**WHAT IS BEING ASKED**
Please write out every line of text in the listing below character for character, leaving the pictures out of your answer.

**Entries taken from a collection**
>>
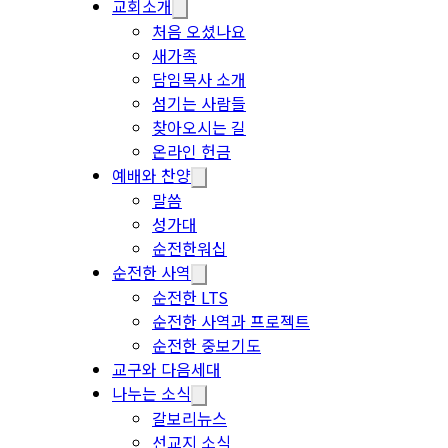
교회소개
처음 오셨나요
새가족
담임목사 소개
섬기는 사람들
찾아오시는 길
온라인 헌금
예배와 찬양
말씀
성가대
순전한워십
순전한 사역
순전한 LTS
순전한 사역과 프로젝트
순전한 중보기도
교구와 다음세대
나누는 소식
갈보리뉴스
선교지 소식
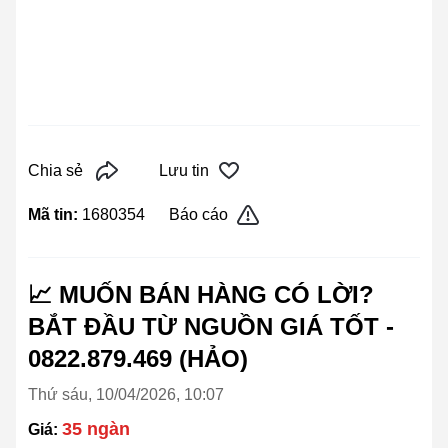
Chia sẻ
Lưu tin
Mã tin:
1680354
Báo cáo
📈 MUỐN BÁN HÀNG CÓ LỜI?
BẮT ĐẦU TỪ NGUỒN GIÁ TỐT -
0822.879.469 (HẢO)
Thứ sáu, 10/04/2026, 10:07
35 ngàn
Giá:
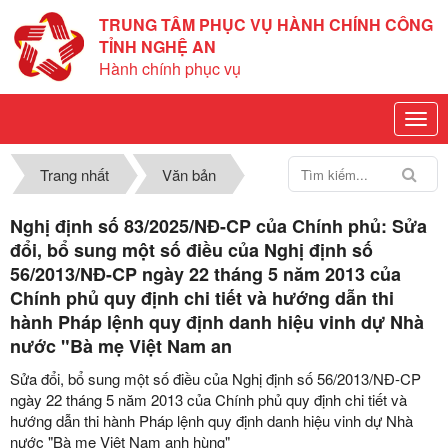
TRUNG TÂM PHỤC VỤ HÀNH CHÍNH CÔNG
TỈNH NGHỆ AN
Hành chính phục vụ
Trang nhất
Văn bản
Nghị định số 83/2025/NĐ-CP của Chính phủ: Sửa
đổi, bổ sung một số điều của Nghị định số
56/2013/NĐ-CP ngày 22 tháng 5 năm 2013 của
Chính phủ quy định chi tiết và hướng dẫn thi
hành Pháp lệnh quy định danh hiệu vinh dự Nhà
nước "Bà mẹ Việt Nam an
Sửa đổi, bổ sung một số điều của Nghị định số 56/2013/NĐ-CP
ngày 22 tháng 5 năm 2013 của Chính phủ quy định chi tiết và
hướng dẫn thi hành Pháp lệnh quy định danh hiệu vinh dự Nhà
nước "Bà mẹ Việt Nam anh hùng"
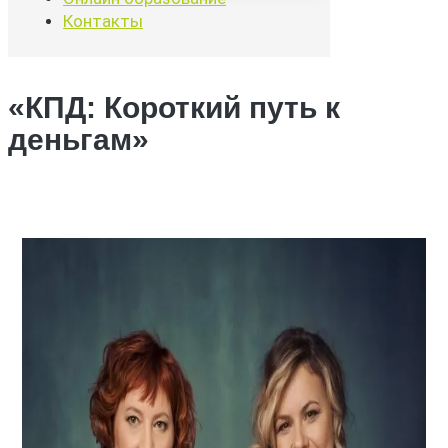
Контакты
«КПД: Короткий путь к
деньгам»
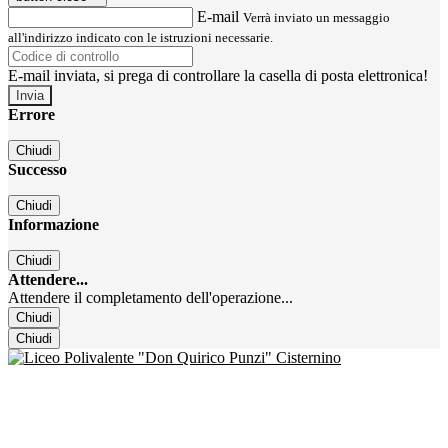
E-mail
Verrà inviato un messaggio
all'indirizzo indicato con le istruzioni necessarie.
E-mail inviata, si prega di controllare la casella di posta elettronica!
Errore
Chiudi
Successo
Chiudi
Informazione
Chiudi
Attendere...
Attendere il completamento dell'operazione...
Chiudi
Chiudi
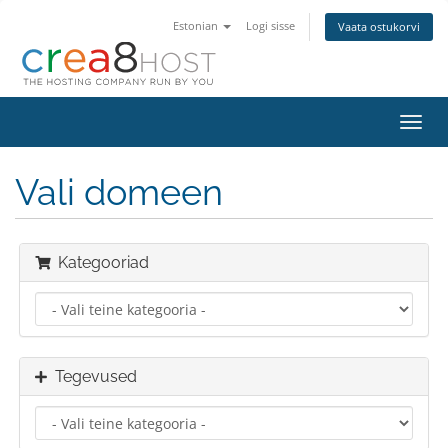
Estonian
Logi sisse
Vaata ostukorvi
Lülit
navig
Vali domeen
Kategooriad
Tegevused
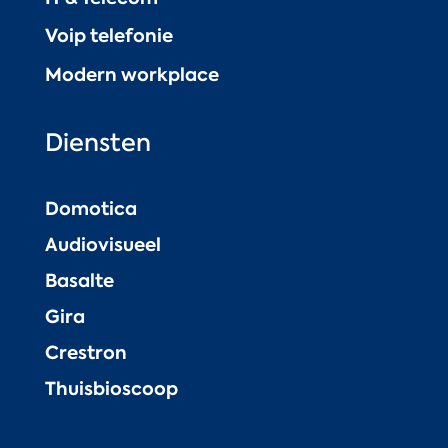
Voip telefonie
Modern workplace
Diensten
Domotica
Audiovisueel
Basalte
Gira
Crestron
Thuisbioscoop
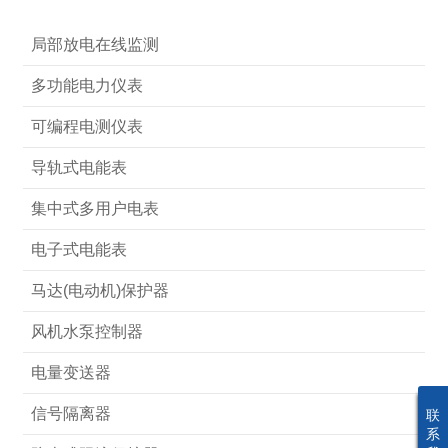
局部放电在线监测
多功能电力仪表
可编程电测仪表
导轨式电能表
集中式多用户电表
电子式电能表
马达(电动机)保护器
风机水泵控制器
电量变送器
信号隔离器
联
系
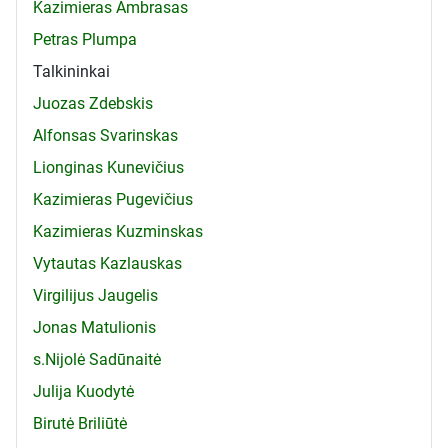
Kazimieras Ambrasas
Petras Plumpa
Talkininkai
Juozas Zdebskis
Alfonsas Svarinskas
Lionginas Kunevičius
Kazimieras Pugevičius
Kazimieras Kuzminskas
Vytautas Kazlauskas
Virgilijus Jaugelis
Jonas Matulionis
s.Nijolė Sadūnaitė
Julija Kuodytė
Birutė Briliūtė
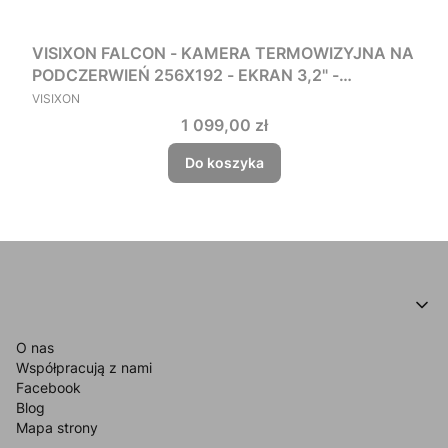
VISIXON FALCON - KAMERA TERMOWIZYJNA NA
PODCZERWIEŃ 256X192 - EKRAN 3,2" -
PRODUCENT
WODOODPORNA IP54 -20°C do +550°C
VISIXON
Cena
1 099,00 zł
Do koszyka
Linki w stopce
O NAS
O nas
Współpracują z nami
Facebook
Blog
Mapa strony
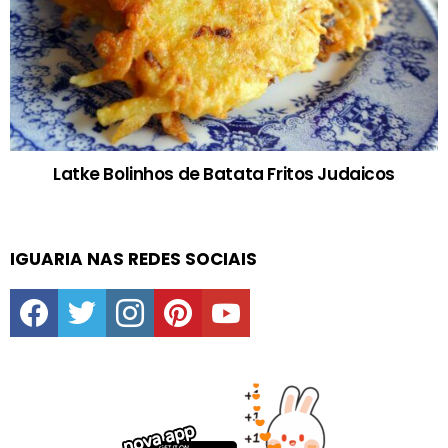
Latke Bolinhos de Batata Fritos Judaicos
IGUARIA NAS REDES SOCIAIS
facebook
twitter
instagram
pinterest
youtube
<<
**SOLUTION FOR THIS EXERCISE**
교회소개
처음 오셨나요
새가족
담임목사 소개
섬기는 사람들
찾아오시는 길
온라인 헌금
예배와 찬양
말씀
성가대
순전한워십
순전한 사역
순전한 LTS
순전한 사역과 프로젝트
순전한 중보기도
교구와 다음세대
나누는 소식
갈보리뉴스
선교지 소식
Chia sẻ
Lưu tin
Mã tin:
1680354
Báo cáo
📈 MUỐN BÁN HÀNG CÓ LỜI?
BẮT ĐẦU TỪ NGUỒN GIÁ TỐT -
0822.879.469 (HẢO)
Thứ sáu, 10/04/2026, 10:07
35 ngàn
Giá:
TRUNG TÂM PHỤC VỤ HÀNH CHÍNH CÔNG
TỈNH NGHỆ AN
Hành chính phục vụ
Trang nhất
Văn bản
Nghị định số 83/2025/NĐ-CP của Chính phủ: Sửa
đổi, bổ sung một số điều của Nghị định số
56/2013/NĐ-CP ngày 22 tháng 5 năm 2013 của
Chính phủ quy định chi tiết và hướng dẫn thi
hành Pháp lệnh quy định danh hiệu vinh dự Nhà
nước "Bà mẹ Việt Nam an
Sửa đổi, bổ sung một số điều của Nghị định số 56/2013/NĐ-CP
ngày 22 tháng 5 năm 2013 của Chính phủ quy định chi tiết và
hướng dẫn thi hành Pháp lệnh quy định danh hiệu vinh dự Nhà
nước "Bà mẹ Việt Nam anh hùng"
Контакты
«КПД: Короткий путь к
деньгам»
E-mail
Verrà inviato un messaggio
all'indirizzo indicato con le istruzioni necessarie.
E-mail inviata, si prega di controllare la casella di posta elettronica!
Errore
Chiudi
Successo
Chiudi
Informazione
Chiudi
Attendere...
Attendere il completamento dell'operazione...
Chiudi
Chiudi
Estonian
Logi sisse
Vaata ostukorvi
Lülit
navig
Vali domeen
Kategooriad
Tegevused
Voip telefonie
Modern workplace
Diensten
Domotica
Audiovisueel
Basalte
Gira
Crestron
Thuisbioscoop
局部放电在线监测
多功能电力仪表
可编程电测仪表
导轨式电能表
集中式多用户电表
电子式电能表
马达(电动机)保护器
风机水泵控制器
电量变送器
信号隔离器
联
系
Kazimieras Ambrasas
Petras Plumpa
Talkininkai
Juozas Zdebskis
Alfonsas Svarinskas
Lionginas Kunevičius
Kazimieras Pugevičius
Kazimieras Kuzminskas
Vytautas Kazlauskas
Virgilijus Jaugelis
Jonas Matulionis
s.Nijolė Sadūnaitė
Julija Kuodytė
Birutė Briliūtė
VISIXON FALCON - KAMERA TERMOWIZYJNA NA
PODCZERWIEŃ 256X192 - EKRAN 3,2" -
PRODUCENT
WODOODPORNA IP54 -20°C do +550°C
VISIXON
Cena
1 099,00 zł
Do koszyka
Linki w stopce
O NAS
O nas
Współpracują z nami
Facebook
Blog
Mapa strony
Latke Bolinhos de Batata Fritos Judaicos
IGUARIA NAS REDES SOCIAIS
facebook
twitter
instagram
pinterest
youtube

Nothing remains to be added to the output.